## WHAT THE TASK ASKS
Retyping all the entries exactly is the whole task.

## DATA PROVIDED
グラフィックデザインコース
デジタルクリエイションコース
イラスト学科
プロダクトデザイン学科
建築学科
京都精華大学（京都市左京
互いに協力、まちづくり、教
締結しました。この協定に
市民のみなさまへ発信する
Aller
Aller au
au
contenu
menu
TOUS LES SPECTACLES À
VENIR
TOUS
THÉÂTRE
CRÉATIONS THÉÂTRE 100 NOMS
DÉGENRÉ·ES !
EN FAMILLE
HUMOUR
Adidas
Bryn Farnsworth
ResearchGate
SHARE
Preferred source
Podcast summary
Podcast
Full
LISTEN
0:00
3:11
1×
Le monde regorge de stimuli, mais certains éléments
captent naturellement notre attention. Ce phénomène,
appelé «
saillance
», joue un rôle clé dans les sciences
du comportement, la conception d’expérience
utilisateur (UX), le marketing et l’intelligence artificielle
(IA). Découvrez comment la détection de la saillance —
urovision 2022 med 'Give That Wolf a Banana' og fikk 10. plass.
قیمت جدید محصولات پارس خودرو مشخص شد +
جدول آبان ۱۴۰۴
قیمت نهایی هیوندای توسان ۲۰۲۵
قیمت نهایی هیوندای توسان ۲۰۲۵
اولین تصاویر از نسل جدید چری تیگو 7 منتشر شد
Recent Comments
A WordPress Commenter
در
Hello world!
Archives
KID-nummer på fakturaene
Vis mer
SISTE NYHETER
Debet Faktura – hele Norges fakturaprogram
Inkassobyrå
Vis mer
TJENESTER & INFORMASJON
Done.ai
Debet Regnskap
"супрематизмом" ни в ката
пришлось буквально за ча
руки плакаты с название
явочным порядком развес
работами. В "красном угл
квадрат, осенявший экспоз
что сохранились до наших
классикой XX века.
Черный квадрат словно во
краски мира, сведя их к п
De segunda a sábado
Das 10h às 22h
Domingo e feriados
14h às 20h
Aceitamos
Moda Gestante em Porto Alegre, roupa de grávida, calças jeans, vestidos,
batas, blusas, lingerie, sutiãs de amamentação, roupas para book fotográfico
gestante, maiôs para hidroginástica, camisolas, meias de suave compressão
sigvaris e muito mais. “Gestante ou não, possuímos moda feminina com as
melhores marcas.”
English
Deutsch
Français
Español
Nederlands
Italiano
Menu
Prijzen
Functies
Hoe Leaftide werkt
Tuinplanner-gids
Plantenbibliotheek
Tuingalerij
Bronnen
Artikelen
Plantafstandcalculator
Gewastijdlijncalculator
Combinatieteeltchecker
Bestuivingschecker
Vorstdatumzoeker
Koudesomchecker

## ANSWER BELOW
グラフィックデザインコース
デジタルクリエイションコース
イラスト学科
プロダクトデザイン学科
建築学科
京都精華大学（京都市左京
互いに協力、まちづくり、教
締結しました。この協定に
市民のみなさまへ発信する
Aller
Aller au
au
contenu
menu
TOUS LES SPECTACLES À
VENIR
TOUS
THÉÂTRE
CRÉATIONS THÉÂTRE 100 NOMS
DÉGENRÉ·ES !
EN FAMILLE
HUMOUR
Adidas
Bryn Farnsworth
ResearchGate
SHARE
Preferred source
Podcast summary
Podcast
Full
LISTEN
0:00
3:11
1×
Le monde regorge de stimuli, mais certains éléments
captent naturellement notre attention. Ce phénomène,
appelé «
saillance
», joue un rôle clé dans les sciences
du comportement, la conception d’expérience
utilisateur (UX), le marketing et l’intelligence artificielle
(IA). Découvrez comment la détection de la saillance —
urovision 2022 med 'Give That Wolf a Banana' og fikk 10. plass.
قیمت جدید محصولات پارس خودرو مشخص شد +
جدول آبان ۱۴۰۴
قیمت نهایی هیوندای توسان ۲۰۲۵
قیمت نهایی هیوندای توسان ۲۰۲۵
اولین تصاویر از نسل جدید چری تیگو 7 منتشر شد
Recent Comments
A WordPress Commenter
در
Hello world!
Archives
KID-nummer på fakturaene
Vis mer
SISTE NYHETER
Debet Faktura – hele Norges fakturaprogram
Inkassobyrå
Vis mer
TJENESTER & INFORMASJON
Done.ai
Debet Regnskap
"супрематизмом" ни в ката
пришлось буквально за ча
руки плакаты с название
явочным порядком развес
работами. В "красном угл
квадрат, осенявший экспоз
что сохранились до наших
классикой XX века.
Черный квадрат словно во
краски мира, сведя их к п
De segunda a sábado
Das 10h às 22h
Domingo e feriados
14h às 20h
Aceitamos
Moda Gestante em Porto Alegre, roupa de grávida, calças jeans, vestidos,
batas, blusas, lingerie, sutiãs de amamentação, roupas para book fotográfico
gestante, maiôs para hidroginástica, camisolas, meias de suave compressão
sigvaris e muito mais. “Gestante ou não, possuímos moda feminina com as
melhores marcas.”
English
Deutsch
Français
Español
Nederlands
Italiano
Menu
Prijzen
Functies
Hoe Leaftide werkt
Tuinplanner-gids
Plantenbibliotheek
Tuingalerij
Bronnen
Artikelen
Plantafstandcalculator
Gewastijdlijncalculator
Combinatieteeltchecker
Bestuivingschecker
Vorstdatumzoeker
Koudesomchecker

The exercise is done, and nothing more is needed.